On 02/07/2018 01:38 PM, Sebastian Hagedorn wrote:
Hm, part of that was an artifact of running configure manually instead of using the SPEC file I usually use to build Mailman. With the latter and my "fix" I get the following:
$ mailman-config Configuration and build information for Mailman
Mailman version: 2.1.26 Build Date: Wed Feb 7 13:23:45 CET 2018
prefix: /usr/lib/mailman var_prefix: /var/lib/mailman mailman_user: mailman mailman_group: mailman mail_group: mail postfix mailman nobody daemon cgi_group: apache
configure_opts: "--prefix=/usr/lib/mailman --with-var-prefix=/var/lib/mailman --with-config-dir=/etc/mailman --with-lock-dir=/var/lock/mailman --with-log-dir=/var/log/mailman --with-pid-dir=/var/run/mailman --with-queue-dir=/var/spool/mailman --with-python=/usr/bin/python2.7 --with-mail-gid=mail postfix mailman nobody daemon --with-cgi-id=apache --with-cgi-gid=apache --with-mailhost=localhost.localdomain --with-urlhost=localhost.localdomain --without-permcheck"
So it's still using --without-permcheck, but the other options are there.
When I run that command without having made any changes in the unpacked tarball on a machine without a 'mailman' user, but with a 'mail' group, I get this from configure
configure: WARNING: unrecognized options: --with-config-dir, --with-lock-dir, --with-log-dir, --with-pid-dir, --with-queue-dir, --with-cgi-id
This is expected because those options to configure were added by RedHat as part of their FHS compliance patch. See <https://wiki.list.org/x/8486953> and <https://mail.python.org/pipermail/mailman-developers/2004-October/017343.htm...>
I get this from the bin/mailman-config command
Configuration and build information for Mailman
Mailman version: 2.1.26 Build Date: Wed Feb 7 14:19:11 PST 2018
prefix: /usr/lib/mailman var_prefix: /var/lib/mailman mailman_user: mailman_group: mail_group: mail cgi_group: apache
configure_opts: "--prefix=/usr/lib/mailman --with-var-prefix=/var/lib/mailman --with-config-dir=/etc/mailman --with-lock-dir=/var/lock/mailman --with-log-dir=/var/log/mailman --with-pid-dir=/var/run/mailman --with-queue-dir=/var/spool/mailman --with-python=/usr/bin/python2.7 --with-mail-gid=mail postfix mailman nobody daemon --with-cgi-id=apache --with-cgi-gid=apache --with-mailhost=localhost.localdomain --with-urlhost=localhost.localdomain --without-permcheck"
The empty mailman_user and mailman_group is because there is no 'mailman' user/group on the system I ran it on and the fact that I get mail_group = 'mail' rather than 'mail postfix mailman nobody daemon' is because there is a 'mail' group (it picks the first group that exists from that list and only yields the whole list as the result if none exist.

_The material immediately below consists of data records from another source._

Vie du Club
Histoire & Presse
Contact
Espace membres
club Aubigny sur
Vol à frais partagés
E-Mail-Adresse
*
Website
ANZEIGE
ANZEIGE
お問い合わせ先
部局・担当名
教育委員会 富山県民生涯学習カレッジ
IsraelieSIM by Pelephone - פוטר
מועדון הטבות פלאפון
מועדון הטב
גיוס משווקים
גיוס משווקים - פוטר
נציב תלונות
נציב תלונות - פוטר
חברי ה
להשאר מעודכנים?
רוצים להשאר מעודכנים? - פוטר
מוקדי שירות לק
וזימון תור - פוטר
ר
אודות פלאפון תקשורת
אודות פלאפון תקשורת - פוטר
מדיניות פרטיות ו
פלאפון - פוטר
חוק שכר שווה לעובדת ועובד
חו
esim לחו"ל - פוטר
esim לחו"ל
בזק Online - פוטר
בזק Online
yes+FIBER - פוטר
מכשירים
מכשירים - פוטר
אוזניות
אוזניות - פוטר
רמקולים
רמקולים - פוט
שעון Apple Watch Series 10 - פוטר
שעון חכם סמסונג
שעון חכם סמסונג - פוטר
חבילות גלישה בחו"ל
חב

I suspect that your actual configure command options rather than the ones reported by your bin/mailman-config are something like
--prefix=/usr/lib/mailman --with-var-prefix=/var/lib/mailman --with-config-dir=/etc/mailman --with-lock-dir=/var/lock/mailman --with-log-dir=/var/log/mailman --with-pid-dir=/var/run/mailman --with-queue-dir=/var/spool/mailman --with-python=/usr/bin/python2.7 --with-mail-gid='"mail postfix mailman nobody daemon"' --with-cgi-id=apache --with-cgi-gid=\"apache\" --with-mailhost=localhost.localdomain --with-urlhost=localhost.localdomain --without-permcheck
and that's where the extraneous quotes are coming from. I think the passing of a list to --with-mail-gid relies on another RedHat modification to the mail wrapper to be able to dynamically configure the mail group and not build it in to the RPM.
The question is what are you trying to do.

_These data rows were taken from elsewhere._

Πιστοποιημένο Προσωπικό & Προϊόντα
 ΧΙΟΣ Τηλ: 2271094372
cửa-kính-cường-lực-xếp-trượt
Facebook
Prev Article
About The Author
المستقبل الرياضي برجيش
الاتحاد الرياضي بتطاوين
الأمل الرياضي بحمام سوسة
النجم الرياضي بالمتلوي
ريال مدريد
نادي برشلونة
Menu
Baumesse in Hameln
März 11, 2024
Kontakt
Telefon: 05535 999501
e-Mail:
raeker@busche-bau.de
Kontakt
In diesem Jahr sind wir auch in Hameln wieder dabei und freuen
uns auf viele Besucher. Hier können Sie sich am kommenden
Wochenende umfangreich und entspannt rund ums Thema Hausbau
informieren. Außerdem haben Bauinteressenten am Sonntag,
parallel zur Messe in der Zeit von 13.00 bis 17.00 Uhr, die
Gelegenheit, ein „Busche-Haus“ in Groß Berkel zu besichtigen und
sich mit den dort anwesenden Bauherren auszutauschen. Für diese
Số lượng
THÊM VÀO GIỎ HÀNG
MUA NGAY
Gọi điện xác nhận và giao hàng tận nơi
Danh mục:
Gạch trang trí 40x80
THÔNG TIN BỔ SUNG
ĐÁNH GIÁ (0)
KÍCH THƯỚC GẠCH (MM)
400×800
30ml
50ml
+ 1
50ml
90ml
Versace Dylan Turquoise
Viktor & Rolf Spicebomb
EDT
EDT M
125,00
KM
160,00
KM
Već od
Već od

If you just want to build a working Mailman 2.1.26 installation, I suggest removing the --with-config-dir, --with-lock-dir, --with-log-dir, --with-pid-dir, --with-queue-dir, --with-cgi-id options and setting --with-mail-gid and --with-cgi-gid to the appropriate single groups without any quotes.

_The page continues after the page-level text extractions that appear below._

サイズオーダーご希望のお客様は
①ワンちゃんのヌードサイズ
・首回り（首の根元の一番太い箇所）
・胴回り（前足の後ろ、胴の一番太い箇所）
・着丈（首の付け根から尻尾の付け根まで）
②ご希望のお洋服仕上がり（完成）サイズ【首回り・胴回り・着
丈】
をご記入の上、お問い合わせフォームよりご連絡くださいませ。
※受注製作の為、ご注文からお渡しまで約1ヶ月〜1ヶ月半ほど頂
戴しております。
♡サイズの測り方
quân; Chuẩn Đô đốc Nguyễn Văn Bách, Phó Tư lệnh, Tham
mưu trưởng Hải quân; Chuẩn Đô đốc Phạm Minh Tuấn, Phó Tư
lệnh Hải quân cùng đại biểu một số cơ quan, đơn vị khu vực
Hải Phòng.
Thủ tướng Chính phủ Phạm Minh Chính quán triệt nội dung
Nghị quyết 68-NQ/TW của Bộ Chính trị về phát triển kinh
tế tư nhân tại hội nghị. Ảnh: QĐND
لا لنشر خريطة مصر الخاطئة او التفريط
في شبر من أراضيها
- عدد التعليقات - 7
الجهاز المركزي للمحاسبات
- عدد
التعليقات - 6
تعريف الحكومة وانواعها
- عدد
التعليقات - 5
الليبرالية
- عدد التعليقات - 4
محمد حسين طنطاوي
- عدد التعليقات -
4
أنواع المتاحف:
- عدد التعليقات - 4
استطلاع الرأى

If you are trying to build a RHEL FHS compliant Mailman, start by porting the patch in the attachment to <https://mail.python.org/pipermail/mailman-developers/2004-October/017343.htm...> and applying it, running autoconf to regenerate configure from configure.in and take any resultant issues to RedHat. Note, the last I knew, John Dennis was still at RedHat, but was no longer working with Mailman, but that was a long time ago. In case it isn't obvious, I recommend the first approach.